Seguimos então pela rodovia estadual até Miracema do Tocantins, quando pegamos o entroncamento coma rodovia federal BR153 (Belém-Brasilia) e então rumamos para o Maranhão. Já com o sol se pondo, decidimos para na cidade de Colinas do Tocantins e dormimos no estacionamento de uma pousada de propriedade de um simpático casal, Zé e Vilma, que nos acolheu super bem.

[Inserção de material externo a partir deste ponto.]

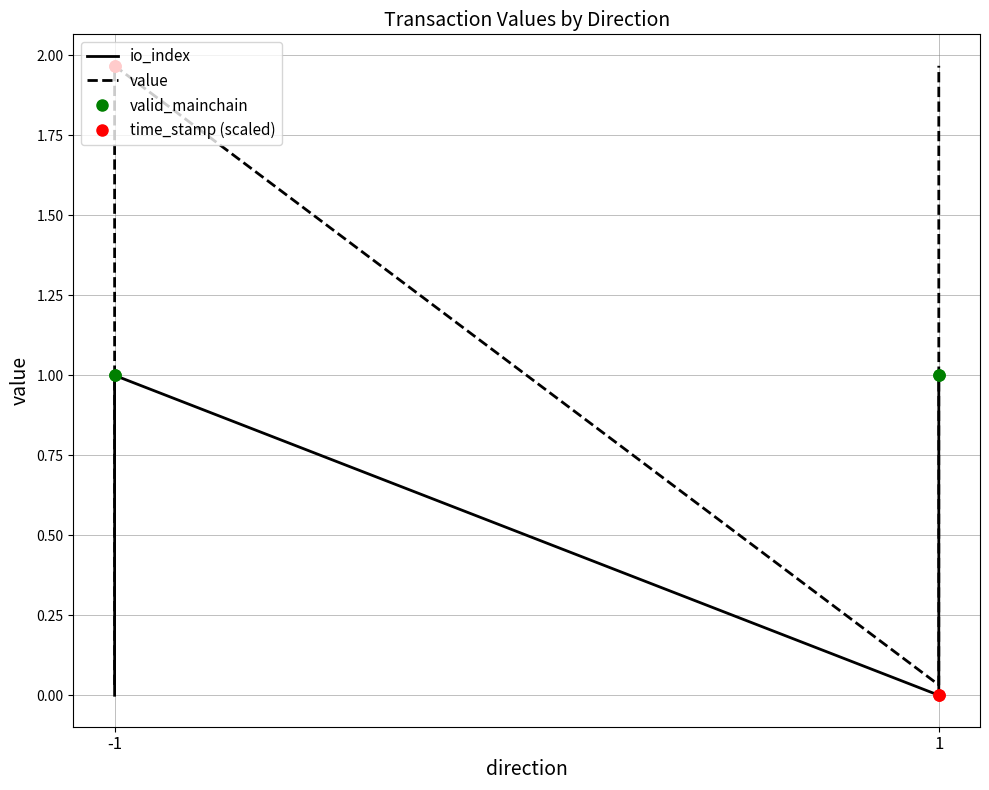

Which label corresponds to the largest value in the chart?

-1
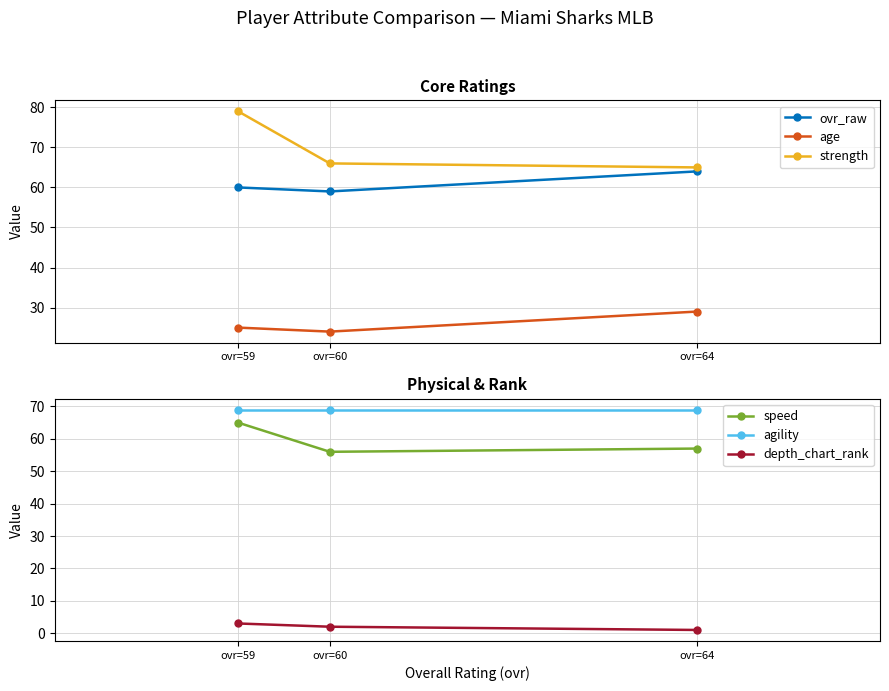

Where is strength nearest to the value 72?

ovr=60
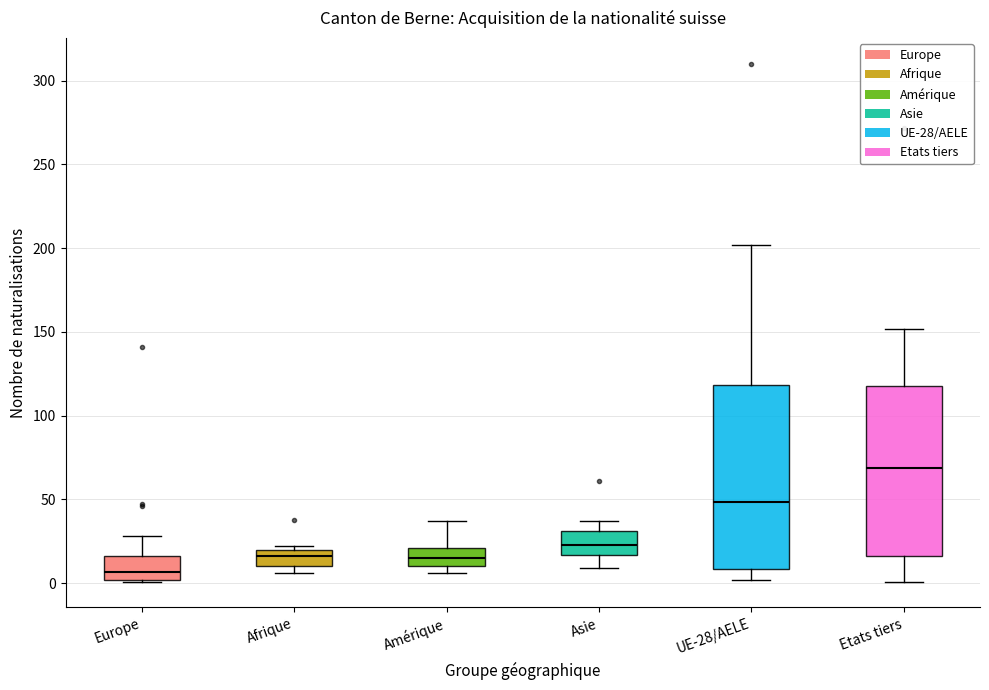

Which box is the tallest, from its lower edge to its upper edge?

UE-28/AELE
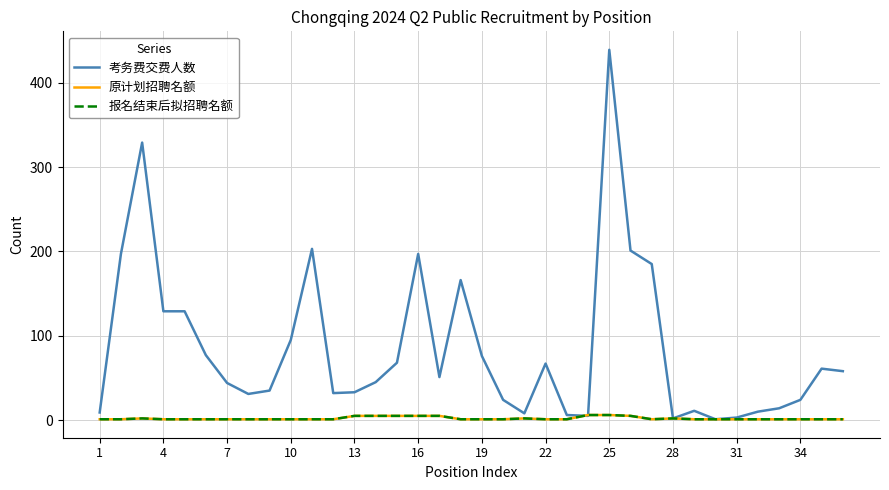

What is the difference between the maximum and minimum values in the 考务费交费人数 series?

438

No dia seguinte demos uma volta na feira de domingo, na pracinha da cidade, onde os produtores locais e da região vendem seus produtos. Tinha de tudo e achamos muito bucólico e nostálgico ver aquele tipo de comércio ocorrendo depois de tanto tempo vivendo na cidade grande. Tomamos um delicioso copo de caldo-de-cana e voltamos para a pousada para organizar nossa partida com destino a Carolina, que será nossa base para exploração da Chapada das Mesas, segunda parte de nossa viagem que será contada na próxima postagem.